WHEN Britain’s probable next prime minister finished his conference speech last month, Britain’s countryside must have given a shudder. Labour’s Sir Keir Starmer could hardly have been more explicit. He repeated the pledge of his shadow chancellor, Rachel Reeves, that development, rural included, needed ‘builders not blockers’. He wanted to ‘drive a bulldozer’ through planners’ offices. He wanted to defy the nimbys and shout: ‘Yes in my backyard.’
Only five weeks earlier, Sir Keir had written in COUNTRY LIFE that he ‘wanted everyone in the countryside to know’ that he was determined to ‘restore respect’. He meant to ‘shift power back into the hands of communities’, which, in the context, meant rural ones. Yet in his speech and subsequent interviews, he said the reverse. He wanted to give developers ‘licences’ to build in the green belt—where he called it grey belt—without planning permission. If energy companies wanted wind turbines and pylons in rural districts, the taxpayer would bribe local people not to oppose them. He would restore local house-building targets, too, the single greatest curb on local democracy in decades.

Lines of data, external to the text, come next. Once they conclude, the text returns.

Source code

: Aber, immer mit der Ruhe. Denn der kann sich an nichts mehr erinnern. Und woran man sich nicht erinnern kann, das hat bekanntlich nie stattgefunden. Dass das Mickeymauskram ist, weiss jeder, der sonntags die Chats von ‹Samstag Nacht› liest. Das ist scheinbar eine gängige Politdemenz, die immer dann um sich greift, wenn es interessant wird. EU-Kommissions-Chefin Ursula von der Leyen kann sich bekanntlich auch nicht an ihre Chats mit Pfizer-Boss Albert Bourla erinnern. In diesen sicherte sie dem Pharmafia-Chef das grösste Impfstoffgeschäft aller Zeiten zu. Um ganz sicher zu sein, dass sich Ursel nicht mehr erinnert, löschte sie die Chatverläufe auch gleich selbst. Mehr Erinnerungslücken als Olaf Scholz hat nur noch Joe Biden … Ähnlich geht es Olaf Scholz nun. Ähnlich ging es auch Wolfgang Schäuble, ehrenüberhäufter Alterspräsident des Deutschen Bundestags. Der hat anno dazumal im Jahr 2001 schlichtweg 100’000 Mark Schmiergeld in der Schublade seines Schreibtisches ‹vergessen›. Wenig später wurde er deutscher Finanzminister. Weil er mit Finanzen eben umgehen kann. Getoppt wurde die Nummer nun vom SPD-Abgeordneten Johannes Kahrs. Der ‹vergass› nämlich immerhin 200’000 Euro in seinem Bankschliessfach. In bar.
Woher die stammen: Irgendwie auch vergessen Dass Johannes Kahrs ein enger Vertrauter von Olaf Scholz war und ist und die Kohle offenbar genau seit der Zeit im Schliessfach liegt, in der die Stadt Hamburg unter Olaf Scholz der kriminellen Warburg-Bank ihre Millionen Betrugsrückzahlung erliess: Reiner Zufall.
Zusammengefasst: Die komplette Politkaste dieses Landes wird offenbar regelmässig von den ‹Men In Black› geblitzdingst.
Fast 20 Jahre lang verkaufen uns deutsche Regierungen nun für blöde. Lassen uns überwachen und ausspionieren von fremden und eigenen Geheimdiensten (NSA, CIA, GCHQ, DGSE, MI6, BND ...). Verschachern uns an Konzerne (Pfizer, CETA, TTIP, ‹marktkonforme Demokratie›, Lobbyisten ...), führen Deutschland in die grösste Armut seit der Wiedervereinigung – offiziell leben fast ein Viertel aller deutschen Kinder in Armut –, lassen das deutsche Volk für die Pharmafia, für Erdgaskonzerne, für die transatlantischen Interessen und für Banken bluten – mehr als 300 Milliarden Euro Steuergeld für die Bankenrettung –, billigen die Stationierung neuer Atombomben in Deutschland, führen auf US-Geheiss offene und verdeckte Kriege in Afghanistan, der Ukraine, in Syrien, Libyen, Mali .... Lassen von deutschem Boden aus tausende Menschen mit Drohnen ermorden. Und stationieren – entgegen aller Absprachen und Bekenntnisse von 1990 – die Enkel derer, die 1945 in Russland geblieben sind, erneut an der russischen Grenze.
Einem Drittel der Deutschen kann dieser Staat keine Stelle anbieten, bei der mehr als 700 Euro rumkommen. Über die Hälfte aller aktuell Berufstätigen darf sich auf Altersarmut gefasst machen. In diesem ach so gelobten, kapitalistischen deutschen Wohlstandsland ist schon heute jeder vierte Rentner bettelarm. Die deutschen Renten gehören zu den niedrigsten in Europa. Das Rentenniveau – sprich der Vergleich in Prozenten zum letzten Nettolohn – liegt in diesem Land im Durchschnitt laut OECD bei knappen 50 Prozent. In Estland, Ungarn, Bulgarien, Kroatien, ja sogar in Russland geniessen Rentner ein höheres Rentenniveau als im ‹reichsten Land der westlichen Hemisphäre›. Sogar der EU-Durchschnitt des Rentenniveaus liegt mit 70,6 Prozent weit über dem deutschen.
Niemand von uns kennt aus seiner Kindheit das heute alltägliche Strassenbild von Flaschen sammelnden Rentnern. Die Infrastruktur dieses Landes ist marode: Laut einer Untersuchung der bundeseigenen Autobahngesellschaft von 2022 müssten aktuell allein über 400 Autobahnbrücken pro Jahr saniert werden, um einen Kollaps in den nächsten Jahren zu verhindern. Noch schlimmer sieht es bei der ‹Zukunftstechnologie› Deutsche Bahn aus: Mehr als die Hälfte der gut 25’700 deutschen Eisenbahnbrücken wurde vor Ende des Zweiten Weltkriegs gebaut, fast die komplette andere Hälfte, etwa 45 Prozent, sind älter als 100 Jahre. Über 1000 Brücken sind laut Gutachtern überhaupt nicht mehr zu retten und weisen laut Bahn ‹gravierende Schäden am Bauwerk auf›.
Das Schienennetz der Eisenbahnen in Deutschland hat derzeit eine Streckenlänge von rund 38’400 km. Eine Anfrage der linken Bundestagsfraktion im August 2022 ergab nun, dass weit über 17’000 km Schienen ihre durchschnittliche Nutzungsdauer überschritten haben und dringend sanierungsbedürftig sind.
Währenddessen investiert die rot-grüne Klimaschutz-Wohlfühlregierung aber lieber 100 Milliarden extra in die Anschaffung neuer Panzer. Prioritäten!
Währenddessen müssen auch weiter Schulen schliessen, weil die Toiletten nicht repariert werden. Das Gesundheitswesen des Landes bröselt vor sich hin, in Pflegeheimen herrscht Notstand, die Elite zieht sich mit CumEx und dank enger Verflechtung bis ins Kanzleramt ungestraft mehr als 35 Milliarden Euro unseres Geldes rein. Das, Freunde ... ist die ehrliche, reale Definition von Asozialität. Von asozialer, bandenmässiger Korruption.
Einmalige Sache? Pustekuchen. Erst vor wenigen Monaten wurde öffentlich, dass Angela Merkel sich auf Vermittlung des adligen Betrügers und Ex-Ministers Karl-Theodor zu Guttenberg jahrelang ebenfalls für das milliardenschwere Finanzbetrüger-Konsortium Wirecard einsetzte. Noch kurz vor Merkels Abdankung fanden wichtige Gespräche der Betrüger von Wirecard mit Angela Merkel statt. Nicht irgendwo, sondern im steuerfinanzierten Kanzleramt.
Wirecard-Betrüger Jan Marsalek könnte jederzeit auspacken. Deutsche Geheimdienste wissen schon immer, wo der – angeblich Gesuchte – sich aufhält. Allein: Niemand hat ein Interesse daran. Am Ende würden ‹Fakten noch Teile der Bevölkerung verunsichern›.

Sir Keir nowhere mentioned levelling up, but rather declared himself in favour of more construction in the South-East, mentioning something called ‘the M1 corridor’. He proposed more ‘Labour new towns’ in the countryside, the most old-fashioned, energy-inefficient, car-dependent form of 20th-century development. He stopped short only of mimicking David Cameron, Boris Johnson and Rishi Sunak by donning a hard hat and hi-vis jacket.